And straightforward, too.
Nike thinks it has supply chain and marketing problems with its shoe manufacturing.
Nike Inc’s quarterly results highlight how some US brands have too much inventory at home and in markets like China, where the companies have placed big financial bets.
The sneaker giant on Thursday said revenue from China in the August quarter fell 16% to $1.65 billion, citing Covid-19 lockdowns in different cities hurting store traffic.
The People’s Republic of China represented some 13% of sales and 29% of earnings for Nike in its quarter ending last August.
Nike offered a number of excuses for its problems, including the PRC’s Wuhan Virus-related lockdowns, a heat wave in the PRC that the PRC claimed affected energy production, and inflation.
These are, though, just excuses.
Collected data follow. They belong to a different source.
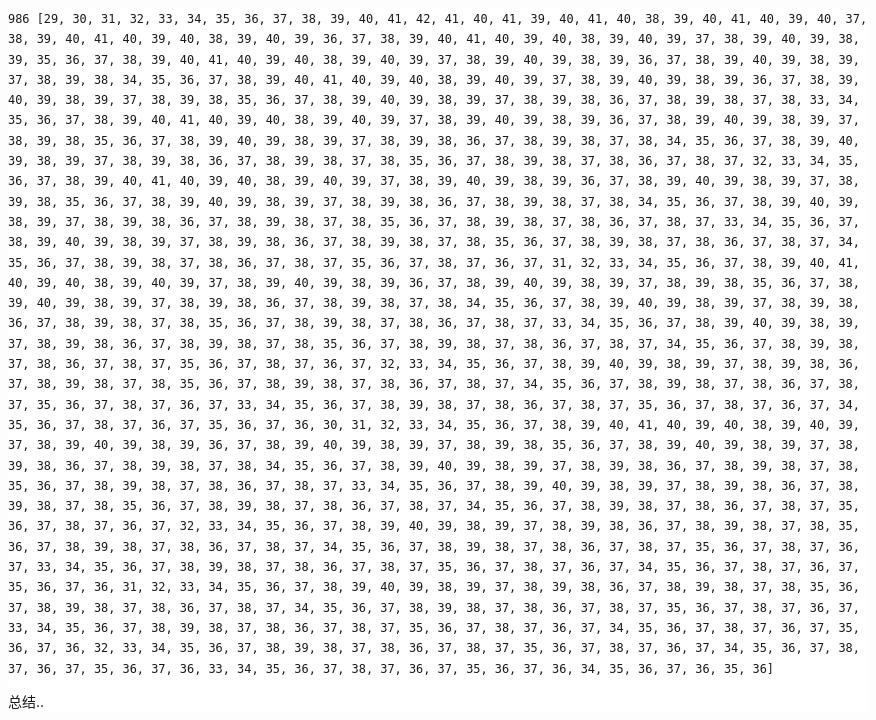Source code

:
 ```
986 [29, 30, 31, 32, 33, 34, 35, 36, 37, 38, 39, 40, 41, 42, 41, 40, 41, 39, 40, 41, 40, 38, 39, 40, 41, 40, 39, 40, 37, 38, 39, 40, 41, 40, 39, 40, 38, 39, 40, 39, 36, 37, 38, 39, 40, 41, 40, 39, 40, 38, 39, 40, 39, 37, 38, 39, 40, 39, 38, 39, 35, 36, 37, 38, 39, 40, 41, 40, 39, 40, 38, 39, 40, 39, 37, 38, 39, 40, 39, 38, 39, 36, 37, 38, 39, 40, 39, 38, 39, 37, 38, 39, 38, 34, 35, 36, 37, 38, 39, 40, 41, 40, 39, 40, 38, 39, 40, 39, 37, 38, 39, 40, 39, 38, 39, 36, 37, 38, 39, 40, 39, 38, 39, 37, 38, 39, 38, 35, 36, 37, 38, 39, 40, 39, 38, 39, 37, 38, 39, 38, 36, 37, 38, 39, 38, 37, 38, 33, 34, 35, 36, 37, 38, 39, 40, 41, 40, 39, 40, 38, 39, 40, 39, 37, 38, 39, 40, 39, 38, 39, 36, 37, 38, 39, 40, 39, 38, 39, 37, 38, 39, 38, 35, 36, 37, 38, 39, 40, 39, 38, 39, 37, 38, 39, 38, 36, 37, 38, 39, 38, 37, 38, 34, 35, 36, 37, 38, 39, 40, 39, 38, 39, 37, 38, 39, 38, 36, 37, 38, 39, 38, 37, 38, 35, 36, 37, 38, 39, 38, 37, 38, 36, 37, 38, 37, 32, 33, 34, 35, 36, 37, 38, 39, 40, 41, 40, 39, 40, 38, 39, 40, 39, 37, 38, 39, 40, 39, 38, 39, 36, 37, 38, 39, 40, 39, 38, 39, 37, 38, 39, 38, 35, 36, 37, 38, 39, 40, 39, 38, 39, 37, 38, 39, 38, 36, 37, 38, 39, 38, 37, 38, 34, 35, 36, 37, 38, 39, 40, 39, 38, 39, 37, 38, 39, 38, 36, 37, 38, 39, 38, 37, 38, 35, 36, 37, 38, 39, 38, 37, 38, 36, 37, 38, 37, 33, 34, 35, 36, 37, 38, 39, 40, 39, 38, 39, 37, 38, 39, 38, 36, 37, 38, 39, 38, 37, 38, 35, 36, 37, 38, 39, 38, 37, 38, 36, 37, 38, 37, 34, 35, 36, 37, 38, 39, 38, 37, 38, 36, 37, 38, 37, 35, 36, 37, 38, 37, 36, 37, 31, 32, 33, 34, 35, 36, 37, 38, 39, 40, 41, 40, 39, 40, 38, 39, 40, 39, 37, 38, 39, 40, 39, 38, 39, 36, 37, 38, 39, 40, 39, 38, 39, 37, 38, 39, 38, 35, 36, 37, 38, 39, 40, 39, 38, 39, 37, 38, 39, 38, 36, 37, 38, 39, 38, 37, 38, 34, 35, 36, 37, 38, 39, 40, 39, 38, 39, 37, 38, 39, 38, 36, 37, 38, 39, 38, 37, 38, 35, 36, 37, 38, 39, 38, 37, 38, 36, 37, 38, 37, 33, 34, 35, 36, 37, 38, 39, 40, 39, 38, 39, 37, 38, 39, 38, 36, 37, 38, 39, 38, 37, 38, 35, 36, 37, 38, 39, 38, 37, 38, 36, 37, 38, 37, 34, 35, 36, 37, 38, 39, 38, 37, 38, 36, 37, 38, 37, 35, 36, 37, 38, 37, 36, 37, 32, 33, 34, 35, 36, 37, 38, 39, 40, 39, 38, 39, 37, 38, 39, 38, 36, 37, 38, 39, 38, 37, 38, 35, 36, 37, 38, 39, 38, 37, 38, 36, 37, 38, 37, 34, 35, 36, 37, 38, 39, 38, 37, 38, 36, 37, 38, 37, 35, 36, 37, 38, 37, 36, 37, 33, 34, 35, 36, 37, 38, 39, 38, 37, 38, 36, 37, 38, 37, 35, 36, 37, 38, 37, 36, 37, 34, 35, 36, 37, 38, 37, 36, 37, 35, 36, 37, 36, 30, 31, 32, 33, 34, 35, 36, 37, 38, 39, 40, 41, 40, 39, 40, 38, 39, 40, 39, 37, 38, 39, 40, 39, 38, 39, 36, 37, 38, 39, 40, 39, 38, 39, 37, 38, 39, 38, 35, 36, 37, 38, 39, 40, 39, 38, 39, 37, 38, 39, 38, 36, 37, 38, 39, 38, 37, 38, 34, 35, 36, 37, 38, 39, 40, 39, 38, 39, 37, 38, 39, 38, 36, 37, 38, 39, 38, 37, 38, 35, 36, 37, 38, 39, 38, 37, 38, 36, 37, 38, 37, 33, 34, 35, 36, 37, 38, 39, 40, 39, 38, 39, 37, 38, 39, 38, 36, 37, 38, 39, 38, 37, 38, 35, 36, 37, 38, 39, 38, 37, 38, 36, 37, 38, 37, 34, 35, 36, 37, 38, 39, 38, 37, 38, 36, 37, 38, 37, 35, 36, 37, 38, 37, 36, 37, 32, 33, 34, 35, 36, 37, 38, 39, 40, 39, 38, 39, 37, 38, 39, 38, 36, 37, 38, 39, 38, 37, 38, 35, 36, 37, 38, 39, 38, 37, 38, 36, 37, 38, 37, 34, 35, 36, 37, 38, 39, 38, 37, 38, 36, 37, 38, 37, 35, 36, 37, 38, 37, 36, 37, 33, 34, 35, 36, 37, 38, 39, 38, 37, 38, 36, 37, 38, 37, 35, 36, 37, 38, 37, 36, 37, 34, 35, 36, 37, 38, 37, 36, 37, 35, 36, 37, 36, 31, 32, 33, 34, 35, 36, 37, 38, 39, 40, 39, 38, 39, 37, 38, 39, 38, 36, 37, 38, 39, 38, 37, 38, 35, 36, 37, 38, 39, 38, 37, 38, 36, 37, 38, 37, 34, 35, 36, 37, 38, 39, 38, 37, 38, 36, 37, 38, 37, 35, 36, 37, 38, 37, 36, 37, 33, 34, 35, 36, 37, 38, 39, 38, 37, 38, 36, 37, 38, 37, 35, 36, 37, 38, 37, 36, 37, 34, 35, 36, 37, 38, 37, 36, 37, 35, 36, 37, 36, 32, 33, 34, 35, 36, 37, 38, 39, 38, 37, 38, 36, 37, 38, 37, 35, 36, 37, 38, 37, 36, 37, 34, 35, 36, 37, 38, 37, 36, 37, 35, 36, 37, 36, 33, 34, 35, 36, 37, 38, 37, 36, 37, 35, 36, 37, 36, 34, 35, 36, 37, 36, 35, 36]
```

总结..
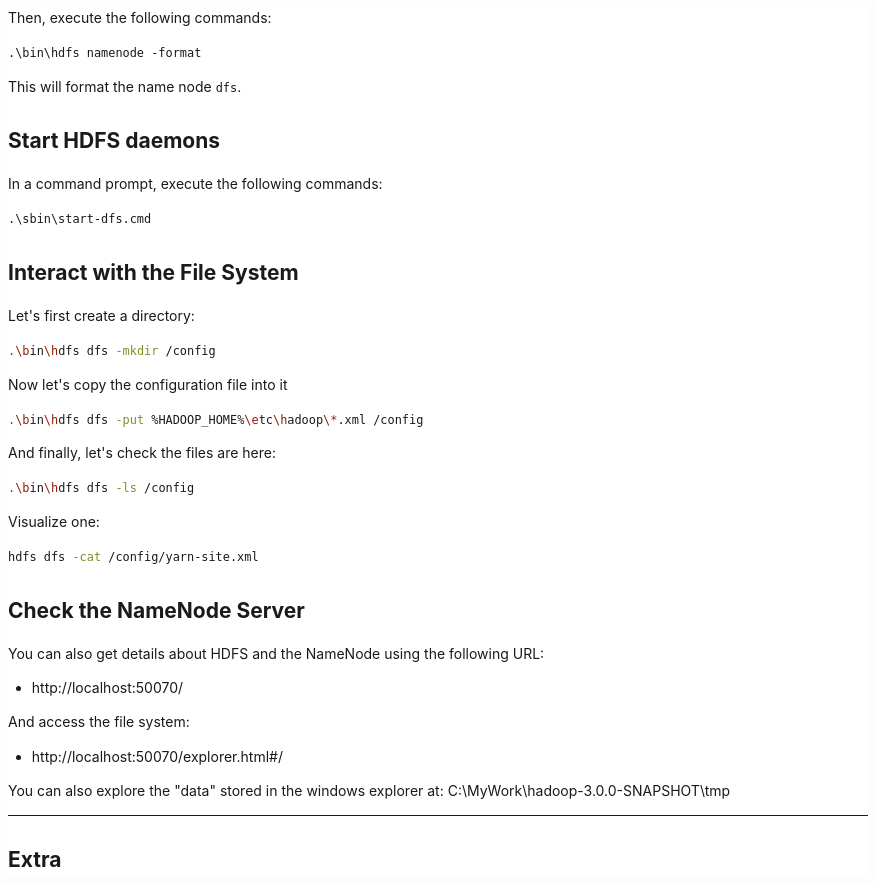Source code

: Then, execute the following commands:

```
.\bin\hdfs namenode -format
```

This will format the name node `dfs`.

## Start HDFS daemons

In a command prompt, execute the following commands:

```
.\sbin\start-dfs.cmd
```

## Interact with the File System

Let's first create a directory:

```sh
.\bin\hdfs dfs -mkdir /config
```

Now let's copy the configuration file into it

```sh
.\bin\hdfs dfs -put %HADOOP_HOME%\etc\hadoop\*.xml /config
```

And finally, let's check the files are here:

```sh
.\bin\hdfs dfs -ls /config
```

Visualize one:

```sh
hdfs dfs -cat /config/yarn-site.xml
```

## Check the NameNode Server

You can also get details about HDFS and the NameNode using the following URL:

 - http://localhost:50070/

And access the file system:

 - http://localhost:50070/explorer.html#/

You can also explore the "data" stored in the windows explorer at: C:\MyWork\hadoop-3.0.0-SNAPSHOT\tmp

---

## Extra
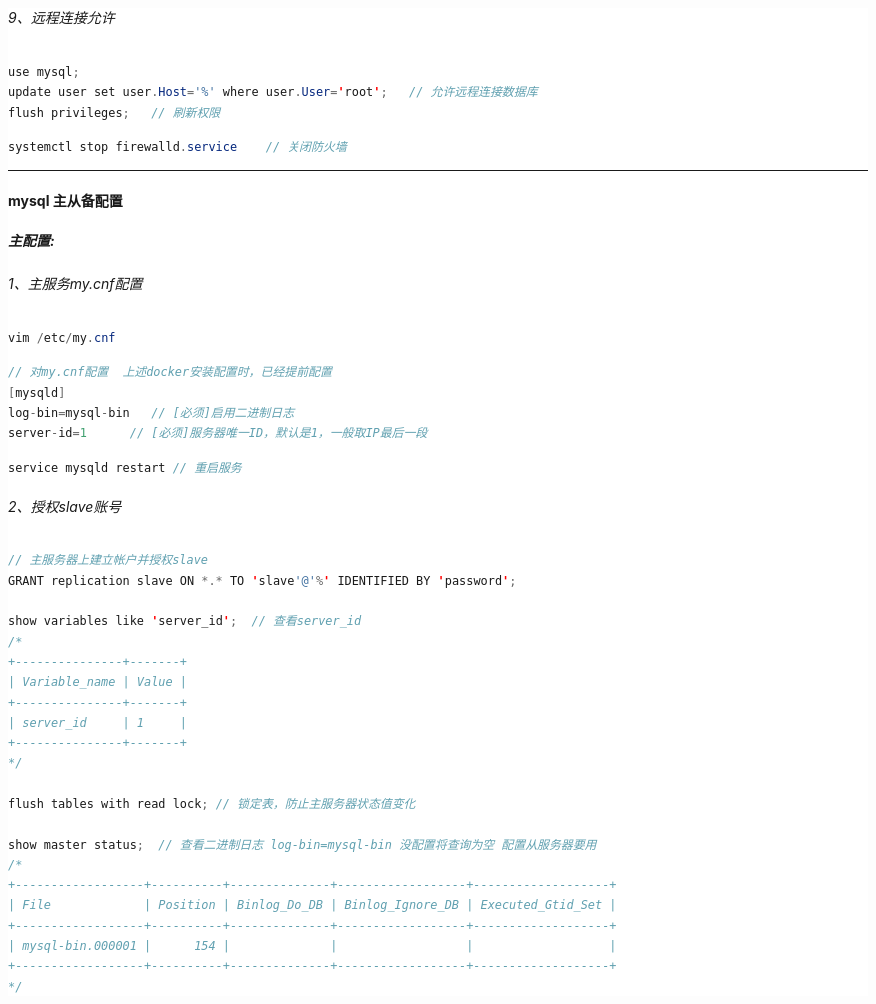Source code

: 

###### 9、远程连接允许

```java
use mysql;
update user set user.Host='%' where user.User='root';	// 允许远程连接数据库
flush privileges;	// 刷新权限
```

```java
systemctl stop firewalld.service	// 关闭防火墙
```





-----

#### mysql 主从备配置 



##### 主配置:

###### 1、主服务my.cnf配置



```java
vim /etc/my.cnf
```



```java
// 对my.cnf配置  上述docker安装配置时，已经提前配置
[mysqld]
log-bin=mysql-bin   // [必须]启用二进制日志
server-id=1      // [必须]服务器唯一ID，默认是1，一般取IP最后一段
```



```java
service mysqld restart // 重启服务
```



###### 2、授权slave账号

```java
// 主服务器上建立帐户并授权slave
GRANT replication slave ON *.* TO 'slave'@'%' IDENTIFIED BY 'password'; 

show variables like 'server_id';  // 查看server_id
/*
+---------------+-------+
| Variable_name | Value |
+---------------+-------+
| server_id     | 1     |
+---------------+-------+
*/

flush tables with read lock; // 锁定表，防止主服务器状态值变化

show master status;	 // 查看二进制日志 log-bin=mysql-bin 没配置将查询为空 配置从服务器要用
/*
+------------------+----------+--------------+------------------+-------------------+
| File             | Position | Binlog_Do_DB | Binlog_Ignore_DB | Executed_Gtid_Set |
+------------------+----------+--------------+------------------+-------------------+
| mysql-bin.000001 |      154 |              |                  |                   |
+------------------+----------+--------------+------------------+-------------------+
*/
```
Nike’s problem—and it’s a political and a moral one, also—is that it does business inside the PRC.
These problems wouldn’t exist if the company moved is manufacturing facilities out of the PRC. Neither Vietnam nor Japan nor Australia have lockdown or heat wave/energy problems affecting manufactury (Australia has made significant progress since its wind storm shut down its wind-power energy production in a western state a couple years ago).
Neither would Nike have a PRC-related inflation related problem with its PRC inventory or sales if it didn’t do business in the PRC.
Nike wouldn’t have any sort of supply chain problem, or delivery problem, were it to make its products in the US.
Nike would solve its political and moral problems (did company managers have the grace to recognize that these problems are real) if it had no business dealings of any sort with the PRC so long as that nation continues its genocidal behavior vis-à-vis the Uighurs.